● **Provided data**
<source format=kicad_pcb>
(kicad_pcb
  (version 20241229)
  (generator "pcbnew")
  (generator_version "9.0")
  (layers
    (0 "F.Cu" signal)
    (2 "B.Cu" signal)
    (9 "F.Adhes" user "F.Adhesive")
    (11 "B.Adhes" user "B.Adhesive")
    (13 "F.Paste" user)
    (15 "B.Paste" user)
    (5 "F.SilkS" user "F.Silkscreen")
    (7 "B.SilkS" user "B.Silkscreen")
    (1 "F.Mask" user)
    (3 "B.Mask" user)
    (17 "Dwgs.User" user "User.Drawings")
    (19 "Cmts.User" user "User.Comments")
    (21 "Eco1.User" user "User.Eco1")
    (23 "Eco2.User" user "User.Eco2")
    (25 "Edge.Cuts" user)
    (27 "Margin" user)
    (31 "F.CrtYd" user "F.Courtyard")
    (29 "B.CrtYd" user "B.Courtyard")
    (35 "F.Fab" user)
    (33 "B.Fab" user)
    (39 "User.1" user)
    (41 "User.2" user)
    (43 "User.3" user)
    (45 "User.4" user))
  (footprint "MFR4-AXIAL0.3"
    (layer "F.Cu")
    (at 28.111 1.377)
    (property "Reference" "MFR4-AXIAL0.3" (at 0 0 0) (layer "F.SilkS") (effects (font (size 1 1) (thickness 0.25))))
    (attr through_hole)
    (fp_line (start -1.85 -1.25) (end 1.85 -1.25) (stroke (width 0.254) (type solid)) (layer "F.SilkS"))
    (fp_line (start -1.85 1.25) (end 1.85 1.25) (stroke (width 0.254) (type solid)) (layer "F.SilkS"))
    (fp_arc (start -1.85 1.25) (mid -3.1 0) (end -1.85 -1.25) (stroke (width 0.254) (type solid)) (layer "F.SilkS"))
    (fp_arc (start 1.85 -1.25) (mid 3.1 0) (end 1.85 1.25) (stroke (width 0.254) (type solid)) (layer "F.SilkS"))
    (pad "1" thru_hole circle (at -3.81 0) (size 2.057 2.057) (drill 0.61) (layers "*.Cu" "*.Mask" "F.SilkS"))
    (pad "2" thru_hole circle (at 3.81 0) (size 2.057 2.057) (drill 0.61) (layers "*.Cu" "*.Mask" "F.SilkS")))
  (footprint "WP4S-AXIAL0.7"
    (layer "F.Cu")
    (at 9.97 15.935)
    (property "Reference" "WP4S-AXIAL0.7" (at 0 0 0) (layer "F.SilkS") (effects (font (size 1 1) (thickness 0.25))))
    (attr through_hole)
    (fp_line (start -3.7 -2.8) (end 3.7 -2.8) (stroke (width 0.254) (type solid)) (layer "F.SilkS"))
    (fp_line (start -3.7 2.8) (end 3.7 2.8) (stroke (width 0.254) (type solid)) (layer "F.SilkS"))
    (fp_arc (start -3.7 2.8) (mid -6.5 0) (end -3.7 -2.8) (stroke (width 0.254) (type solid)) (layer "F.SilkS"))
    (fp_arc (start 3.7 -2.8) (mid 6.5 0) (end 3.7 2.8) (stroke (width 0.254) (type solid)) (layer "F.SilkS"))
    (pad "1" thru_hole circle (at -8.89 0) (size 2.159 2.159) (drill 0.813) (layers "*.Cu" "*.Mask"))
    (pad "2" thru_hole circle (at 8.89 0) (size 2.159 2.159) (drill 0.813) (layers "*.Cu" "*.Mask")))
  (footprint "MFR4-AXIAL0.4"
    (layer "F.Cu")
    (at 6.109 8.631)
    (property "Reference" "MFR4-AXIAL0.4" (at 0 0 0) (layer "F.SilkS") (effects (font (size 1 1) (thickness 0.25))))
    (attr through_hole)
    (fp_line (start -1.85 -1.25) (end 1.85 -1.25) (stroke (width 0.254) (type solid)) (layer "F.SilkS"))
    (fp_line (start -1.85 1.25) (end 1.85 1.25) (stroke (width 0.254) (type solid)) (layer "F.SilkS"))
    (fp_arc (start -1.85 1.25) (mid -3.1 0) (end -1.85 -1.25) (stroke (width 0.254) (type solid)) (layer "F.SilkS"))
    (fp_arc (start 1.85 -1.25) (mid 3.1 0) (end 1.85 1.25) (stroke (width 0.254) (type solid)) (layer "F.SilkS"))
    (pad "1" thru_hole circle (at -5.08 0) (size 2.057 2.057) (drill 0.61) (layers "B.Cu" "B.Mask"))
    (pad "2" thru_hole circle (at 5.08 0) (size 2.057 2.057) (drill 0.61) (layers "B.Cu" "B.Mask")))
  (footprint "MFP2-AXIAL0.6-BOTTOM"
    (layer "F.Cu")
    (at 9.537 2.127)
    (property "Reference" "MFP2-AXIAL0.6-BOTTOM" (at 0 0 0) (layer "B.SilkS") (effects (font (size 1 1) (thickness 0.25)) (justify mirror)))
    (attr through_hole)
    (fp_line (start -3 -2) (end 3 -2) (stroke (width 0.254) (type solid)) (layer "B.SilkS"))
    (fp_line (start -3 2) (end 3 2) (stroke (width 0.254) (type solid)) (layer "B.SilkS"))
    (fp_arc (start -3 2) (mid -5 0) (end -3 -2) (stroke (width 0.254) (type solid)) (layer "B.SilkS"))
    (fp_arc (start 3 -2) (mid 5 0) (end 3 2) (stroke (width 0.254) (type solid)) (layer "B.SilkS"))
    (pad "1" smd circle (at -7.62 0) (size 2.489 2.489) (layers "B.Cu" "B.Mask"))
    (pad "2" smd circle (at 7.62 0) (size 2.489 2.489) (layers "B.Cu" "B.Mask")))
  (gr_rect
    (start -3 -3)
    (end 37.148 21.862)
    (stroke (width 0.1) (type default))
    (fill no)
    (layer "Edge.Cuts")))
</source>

● **Task instructions**
Which lines above hold the word "CrtYd"? Copy each of them.

● **Your solution**
    (31 "F.CrtYd" user "F.Courtyard")
    (29 "B.CrtYd" user "B.Courtyard")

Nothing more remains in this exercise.